Allahabad High Court High Court

Municipal Board, Mathura vs Abdul Hameed And Anr. on 22 September, 1972

Allahabad High Court
Municipal Board, Mathura vs Abdul Hameed And Anr. on 22 September, 1972
Equivalent citations: AIR 1973 All 200
Author: S Chandra
Bench: S Chandra, N Ojha


JUDGMENT

Satish Chandra, J.

1. The Municipal Board has come up In appeal against the decision of a learned Single Judge allowing a writ petition and striking down a bye-law framed by the appellant imposing a total ban in regard to the slaughter of animals. This bye-law was quashed by the learned Single Judge in so far as it related to the she-buffaloes, buffalo bullocks and buffalo-calves. The bye-law was primarily held invalid in view of the Supreme Court decisions in Mohammad Hanif Quareshi v. State of Bihar, AIR 1958 SC 731 and Abdul Hakim Quareshi v. State of Bihar, AIR 1961 SC 448.

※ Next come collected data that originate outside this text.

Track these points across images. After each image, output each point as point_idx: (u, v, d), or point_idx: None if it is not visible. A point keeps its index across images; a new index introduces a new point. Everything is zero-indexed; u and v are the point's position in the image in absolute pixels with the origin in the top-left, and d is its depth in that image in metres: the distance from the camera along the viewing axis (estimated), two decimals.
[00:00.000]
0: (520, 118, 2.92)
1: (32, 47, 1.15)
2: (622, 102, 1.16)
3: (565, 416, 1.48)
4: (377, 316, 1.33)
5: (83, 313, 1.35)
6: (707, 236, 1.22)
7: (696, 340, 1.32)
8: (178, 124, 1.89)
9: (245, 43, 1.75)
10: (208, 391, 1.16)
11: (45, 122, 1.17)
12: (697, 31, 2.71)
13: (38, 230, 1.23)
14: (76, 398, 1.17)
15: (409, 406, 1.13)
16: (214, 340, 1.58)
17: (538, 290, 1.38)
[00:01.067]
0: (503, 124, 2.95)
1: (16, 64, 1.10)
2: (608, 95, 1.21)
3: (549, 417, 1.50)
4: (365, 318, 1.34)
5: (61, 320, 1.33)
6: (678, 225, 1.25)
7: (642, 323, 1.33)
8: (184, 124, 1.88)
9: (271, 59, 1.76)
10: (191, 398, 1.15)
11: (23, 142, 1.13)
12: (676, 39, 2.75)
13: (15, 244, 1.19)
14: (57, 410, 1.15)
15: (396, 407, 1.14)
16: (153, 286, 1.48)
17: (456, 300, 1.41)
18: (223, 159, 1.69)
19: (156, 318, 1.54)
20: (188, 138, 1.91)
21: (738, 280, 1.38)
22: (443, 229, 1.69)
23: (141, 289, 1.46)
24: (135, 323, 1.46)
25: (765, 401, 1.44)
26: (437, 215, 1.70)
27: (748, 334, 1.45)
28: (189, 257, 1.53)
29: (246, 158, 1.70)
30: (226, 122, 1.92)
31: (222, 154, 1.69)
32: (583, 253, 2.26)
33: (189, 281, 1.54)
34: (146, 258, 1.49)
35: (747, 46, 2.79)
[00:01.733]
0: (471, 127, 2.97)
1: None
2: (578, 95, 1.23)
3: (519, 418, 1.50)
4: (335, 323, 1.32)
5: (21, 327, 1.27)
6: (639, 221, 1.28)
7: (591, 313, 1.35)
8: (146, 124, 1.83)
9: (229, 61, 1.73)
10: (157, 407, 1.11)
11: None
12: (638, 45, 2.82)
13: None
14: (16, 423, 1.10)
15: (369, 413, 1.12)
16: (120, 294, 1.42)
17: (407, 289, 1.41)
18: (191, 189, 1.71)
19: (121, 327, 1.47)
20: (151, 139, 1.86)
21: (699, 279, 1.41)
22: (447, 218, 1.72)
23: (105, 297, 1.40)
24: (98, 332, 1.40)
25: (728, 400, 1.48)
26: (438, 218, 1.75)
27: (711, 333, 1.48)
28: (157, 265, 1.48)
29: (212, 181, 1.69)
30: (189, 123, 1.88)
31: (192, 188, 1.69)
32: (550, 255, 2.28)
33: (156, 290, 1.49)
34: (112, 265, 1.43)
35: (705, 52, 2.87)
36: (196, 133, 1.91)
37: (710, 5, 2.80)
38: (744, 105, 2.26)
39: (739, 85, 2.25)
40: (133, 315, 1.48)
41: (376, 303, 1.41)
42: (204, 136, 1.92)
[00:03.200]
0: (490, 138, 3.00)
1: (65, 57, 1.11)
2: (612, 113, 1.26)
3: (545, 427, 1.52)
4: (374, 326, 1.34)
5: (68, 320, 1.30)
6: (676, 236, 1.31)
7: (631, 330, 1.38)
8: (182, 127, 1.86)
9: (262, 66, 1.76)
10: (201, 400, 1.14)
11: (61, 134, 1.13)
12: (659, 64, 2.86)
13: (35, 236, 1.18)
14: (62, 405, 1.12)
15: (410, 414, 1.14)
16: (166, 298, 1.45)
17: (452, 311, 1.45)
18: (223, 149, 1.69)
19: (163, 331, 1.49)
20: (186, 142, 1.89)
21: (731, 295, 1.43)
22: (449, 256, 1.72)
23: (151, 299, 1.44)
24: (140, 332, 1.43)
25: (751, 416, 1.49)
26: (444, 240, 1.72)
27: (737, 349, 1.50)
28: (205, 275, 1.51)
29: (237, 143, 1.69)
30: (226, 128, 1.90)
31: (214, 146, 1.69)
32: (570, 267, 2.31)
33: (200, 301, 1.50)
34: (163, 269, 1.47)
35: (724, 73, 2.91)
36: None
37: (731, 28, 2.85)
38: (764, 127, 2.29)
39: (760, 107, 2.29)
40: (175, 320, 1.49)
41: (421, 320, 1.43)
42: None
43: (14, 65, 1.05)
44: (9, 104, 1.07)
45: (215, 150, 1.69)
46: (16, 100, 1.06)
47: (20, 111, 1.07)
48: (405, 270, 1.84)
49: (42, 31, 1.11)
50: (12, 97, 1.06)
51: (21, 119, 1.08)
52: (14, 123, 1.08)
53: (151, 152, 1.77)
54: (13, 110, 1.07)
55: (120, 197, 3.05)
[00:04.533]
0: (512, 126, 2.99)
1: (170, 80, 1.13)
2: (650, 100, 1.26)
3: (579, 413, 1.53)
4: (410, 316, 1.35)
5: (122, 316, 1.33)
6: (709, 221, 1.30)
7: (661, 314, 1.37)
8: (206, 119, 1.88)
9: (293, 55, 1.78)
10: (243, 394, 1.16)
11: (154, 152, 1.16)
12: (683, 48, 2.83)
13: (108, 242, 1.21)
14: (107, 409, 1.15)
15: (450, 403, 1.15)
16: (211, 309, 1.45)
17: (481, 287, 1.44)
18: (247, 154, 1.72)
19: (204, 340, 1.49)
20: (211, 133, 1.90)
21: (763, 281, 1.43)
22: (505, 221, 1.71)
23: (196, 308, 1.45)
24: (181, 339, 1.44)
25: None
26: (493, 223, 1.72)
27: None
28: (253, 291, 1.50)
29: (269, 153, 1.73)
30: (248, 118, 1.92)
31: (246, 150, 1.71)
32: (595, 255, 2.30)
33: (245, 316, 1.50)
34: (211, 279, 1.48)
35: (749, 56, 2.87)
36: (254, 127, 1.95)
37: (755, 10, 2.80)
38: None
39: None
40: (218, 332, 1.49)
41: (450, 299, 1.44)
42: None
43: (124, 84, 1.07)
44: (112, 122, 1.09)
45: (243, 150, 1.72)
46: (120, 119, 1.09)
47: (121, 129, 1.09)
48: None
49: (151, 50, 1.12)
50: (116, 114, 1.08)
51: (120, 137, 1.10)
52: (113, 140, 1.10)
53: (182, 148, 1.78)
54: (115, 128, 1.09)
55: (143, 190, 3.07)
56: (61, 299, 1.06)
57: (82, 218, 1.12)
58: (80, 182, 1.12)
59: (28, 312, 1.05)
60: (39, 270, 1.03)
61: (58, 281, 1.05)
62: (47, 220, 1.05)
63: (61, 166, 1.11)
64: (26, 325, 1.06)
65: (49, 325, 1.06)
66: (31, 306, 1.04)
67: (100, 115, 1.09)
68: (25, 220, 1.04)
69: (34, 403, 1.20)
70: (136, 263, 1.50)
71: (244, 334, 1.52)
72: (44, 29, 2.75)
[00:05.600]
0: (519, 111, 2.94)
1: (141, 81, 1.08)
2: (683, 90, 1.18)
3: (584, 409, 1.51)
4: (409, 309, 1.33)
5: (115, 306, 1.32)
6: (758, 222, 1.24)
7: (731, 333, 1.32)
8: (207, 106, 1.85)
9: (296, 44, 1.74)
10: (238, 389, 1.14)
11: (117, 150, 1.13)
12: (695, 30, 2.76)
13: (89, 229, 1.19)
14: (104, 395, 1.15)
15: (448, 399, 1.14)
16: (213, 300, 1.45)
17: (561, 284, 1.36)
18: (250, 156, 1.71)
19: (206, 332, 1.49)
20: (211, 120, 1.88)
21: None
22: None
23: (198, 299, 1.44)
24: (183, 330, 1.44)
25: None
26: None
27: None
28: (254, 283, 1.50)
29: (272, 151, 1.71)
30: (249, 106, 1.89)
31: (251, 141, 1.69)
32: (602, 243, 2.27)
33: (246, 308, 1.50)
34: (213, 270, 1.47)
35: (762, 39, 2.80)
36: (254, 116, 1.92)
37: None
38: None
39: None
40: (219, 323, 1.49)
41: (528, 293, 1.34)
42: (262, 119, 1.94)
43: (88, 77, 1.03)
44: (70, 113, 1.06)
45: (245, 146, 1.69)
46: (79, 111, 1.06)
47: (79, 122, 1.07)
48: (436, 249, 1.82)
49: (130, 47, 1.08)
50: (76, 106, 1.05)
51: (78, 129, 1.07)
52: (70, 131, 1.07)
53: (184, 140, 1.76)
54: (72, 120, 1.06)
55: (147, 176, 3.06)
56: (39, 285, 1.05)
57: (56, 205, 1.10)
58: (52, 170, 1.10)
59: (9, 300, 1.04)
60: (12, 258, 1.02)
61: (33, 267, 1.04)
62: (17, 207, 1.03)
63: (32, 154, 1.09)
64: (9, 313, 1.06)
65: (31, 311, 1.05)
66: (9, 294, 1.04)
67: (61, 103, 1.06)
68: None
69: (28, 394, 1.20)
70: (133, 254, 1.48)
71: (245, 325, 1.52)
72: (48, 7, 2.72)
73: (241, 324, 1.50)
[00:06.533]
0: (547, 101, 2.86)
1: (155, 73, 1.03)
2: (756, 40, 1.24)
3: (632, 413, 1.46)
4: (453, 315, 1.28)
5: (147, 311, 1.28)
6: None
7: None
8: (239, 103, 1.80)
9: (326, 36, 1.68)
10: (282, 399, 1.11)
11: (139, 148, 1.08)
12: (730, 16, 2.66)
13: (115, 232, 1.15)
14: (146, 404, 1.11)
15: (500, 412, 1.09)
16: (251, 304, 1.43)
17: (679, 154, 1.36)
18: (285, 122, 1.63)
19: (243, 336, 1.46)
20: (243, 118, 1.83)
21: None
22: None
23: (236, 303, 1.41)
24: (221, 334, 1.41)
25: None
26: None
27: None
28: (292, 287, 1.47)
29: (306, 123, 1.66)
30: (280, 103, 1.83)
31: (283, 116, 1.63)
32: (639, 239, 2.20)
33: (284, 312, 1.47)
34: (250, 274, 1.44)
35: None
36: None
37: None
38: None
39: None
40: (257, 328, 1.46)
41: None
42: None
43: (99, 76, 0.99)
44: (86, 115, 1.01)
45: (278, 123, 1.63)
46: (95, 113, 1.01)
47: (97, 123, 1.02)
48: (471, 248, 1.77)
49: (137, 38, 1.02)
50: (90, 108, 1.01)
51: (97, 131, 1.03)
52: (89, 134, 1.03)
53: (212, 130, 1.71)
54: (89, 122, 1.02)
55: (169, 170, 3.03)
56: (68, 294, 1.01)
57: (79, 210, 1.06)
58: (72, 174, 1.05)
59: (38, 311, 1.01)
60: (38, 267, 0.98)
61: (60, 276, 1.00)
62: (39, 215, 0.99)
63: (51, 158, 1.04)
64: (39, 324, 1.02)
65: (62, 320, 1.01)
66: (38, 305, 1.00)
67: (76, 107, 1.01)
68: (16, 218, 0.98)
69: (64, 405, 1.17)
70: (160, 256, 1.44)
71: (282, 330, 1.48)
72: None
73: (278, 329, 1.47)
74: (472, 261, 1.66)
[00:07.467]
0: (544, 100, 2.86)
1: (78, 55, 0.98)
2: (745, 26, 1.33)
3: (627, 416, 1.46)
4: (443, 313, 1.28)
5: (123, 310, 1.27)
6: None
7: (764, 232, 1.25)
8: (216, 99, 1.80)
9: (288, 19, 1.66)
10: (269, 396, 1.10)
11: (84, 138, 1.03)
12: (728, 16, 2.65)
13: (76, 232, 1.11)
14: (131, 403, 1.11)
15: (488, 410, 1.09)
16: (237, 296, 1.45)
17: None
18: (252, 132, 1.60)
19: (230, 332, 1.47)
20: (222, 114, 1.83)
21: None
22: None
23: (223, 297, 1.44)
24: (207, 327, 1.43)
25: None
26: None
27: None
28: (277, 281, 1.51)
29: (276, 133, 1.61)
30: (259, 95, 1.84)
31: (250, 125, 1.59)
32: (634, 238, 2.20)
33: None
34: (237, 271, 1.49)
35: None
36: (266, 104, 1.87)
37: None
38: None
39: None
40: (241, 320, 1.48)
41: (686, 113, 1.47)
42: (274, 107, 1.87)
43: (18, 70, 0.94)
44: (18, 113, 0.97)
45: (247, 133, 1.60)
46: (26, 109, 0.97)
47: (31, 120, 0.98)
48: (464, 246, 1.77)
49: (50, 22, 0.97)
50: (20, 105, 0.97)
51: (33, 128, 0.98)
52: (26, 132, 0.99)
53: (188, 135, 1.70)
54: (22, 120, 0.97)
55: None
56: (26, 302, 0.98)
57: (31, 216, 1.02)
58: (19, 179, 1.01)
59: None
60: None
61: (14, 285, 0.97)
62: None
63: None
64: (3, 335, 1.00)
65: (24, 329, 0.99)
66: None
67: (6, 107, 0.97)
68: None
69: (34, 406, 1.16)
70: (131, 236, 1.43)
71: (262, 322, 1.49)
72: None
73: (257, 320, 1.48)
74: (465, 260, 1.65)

2. The learned Single Judge held that this bye-law was framed in 1955. In view of the decision of the Supreme Court, the total prohibition imposed by the impugned bye-law was violative of the fundamental right guaranteed by Article 19(1)(g) of the Constitution. The appellant does not question the correctness of the view taken by the learned Single Judge on the merits of the bye-law. It was, however, urged that when the writ petition was filed in 1962, there was in existence a proclamation of

emergency. The proclamation was issued in October, 1962. Consequently, there was no bar to the Municipal Board taking an executive action like enforcing the impugned bye-law. Even if the executive action violated Article 19(1)(g) of the Constitution, in view of the existing proclamation of emergency, under Article 358 of the Constitution, the executive action would nonetheless be valid. Learned counsel urged that at the present time also, there is in existence a proclamation of emergency, which was issued on 3rd December, 1971, and which is still in operation; the same position obtains even today. We inquired from the learned counsel if any order had been passed under Article 359 of the Constitution. We adjourned the hearing to enable the learned counsel to satisfy himself upon this point. Today, the learned counsel for the appellant stated that no order has been passed under Article 359 of the Constitution.

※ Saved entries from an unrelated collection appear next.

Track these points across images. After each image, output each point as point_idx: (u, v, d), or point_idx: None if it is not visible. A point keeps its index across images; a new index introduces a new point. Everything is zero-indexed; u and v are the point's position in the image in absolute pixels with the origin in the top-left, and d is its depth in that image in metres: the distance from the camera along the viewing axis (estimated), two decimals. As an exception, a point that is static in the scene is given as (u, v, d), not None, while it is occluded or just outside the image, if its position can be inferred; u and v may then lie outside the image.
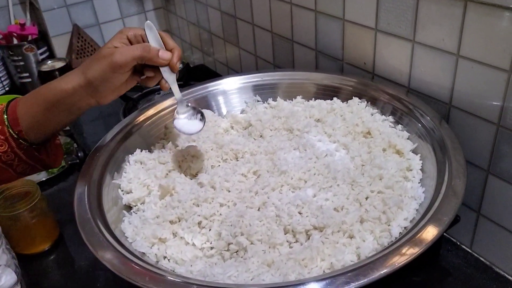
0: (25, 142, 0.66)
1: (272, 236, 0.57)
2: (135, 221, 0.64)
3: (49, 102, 0.65)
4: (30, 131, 0.66)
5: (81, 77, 0.65)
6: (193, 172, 0.72)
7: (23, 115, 0.65)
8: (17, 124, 0.65)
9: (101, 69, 0.64)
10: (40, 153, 0.68)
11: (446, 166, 0.59)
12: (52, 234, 0.84)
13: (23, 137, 0.66)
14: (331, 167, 0.67)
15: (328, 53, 0.92)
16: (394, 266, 0.47)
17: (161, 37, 0.69)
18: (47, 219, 0.82)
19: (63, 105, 0.65)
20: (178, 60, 0.69)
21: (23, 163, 0.68)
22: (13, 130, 0.65)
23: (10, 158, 0.66)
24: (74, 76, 0.65)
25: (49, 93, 0.65)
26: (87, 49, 1.45)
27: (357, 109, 0.78)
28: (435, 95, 0.73)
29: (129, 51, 0.64)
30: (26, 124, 0.65)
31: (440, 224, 0.51)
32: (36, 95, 0.67)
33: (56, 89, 0.65)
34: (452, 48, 0.67)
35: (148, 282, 0.49)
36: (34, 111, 0.66)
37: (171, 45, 0.70)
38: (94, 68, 0.64)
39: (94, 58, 0.65)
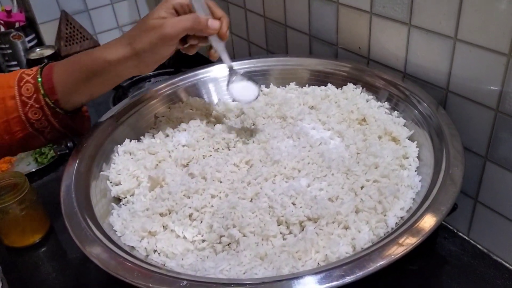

3. Under Article 358, while a proclamation of emergency is in operation, nothing in Article 19 shall restrict the powers of the State to make any law or to take any executive action which the State would but for the provisions contained in part III be competent to make or to take. The argument is based upon a fallacy. It is true that Article 358 permits the State to make a law or to take an executive action which may be violative of Article 19 and such law or action cannot be challenged on the ground of violation of Article 19. But that is not the case here. The impugned bye-law was framed in 1955 when no proclamation of emergency was in existence. The bye-law being in violation of Article 19(1)(g) was Void at its inception. The result would be as if no such bye-law had been enacted at all. In this background, if the Municipal Board takes any executive action subsequently while a proclamation of emergency it in existence, the executive action being without the authority of law, would be illegal on that ground. For its illegality, the respondent does not have to rely upon Article 19(1)(g). For the appellant, it was not disputed that the Municipal Board had no power to take an executive action of the kind impugned in the present case without first framing a bye-law to sustain such executive action. The position is that there wat no valid bye-law. Consequently, the executive action was without the authority of law and void for that reason.

4. The appeal has no merits and is accordingly dismissed with costs.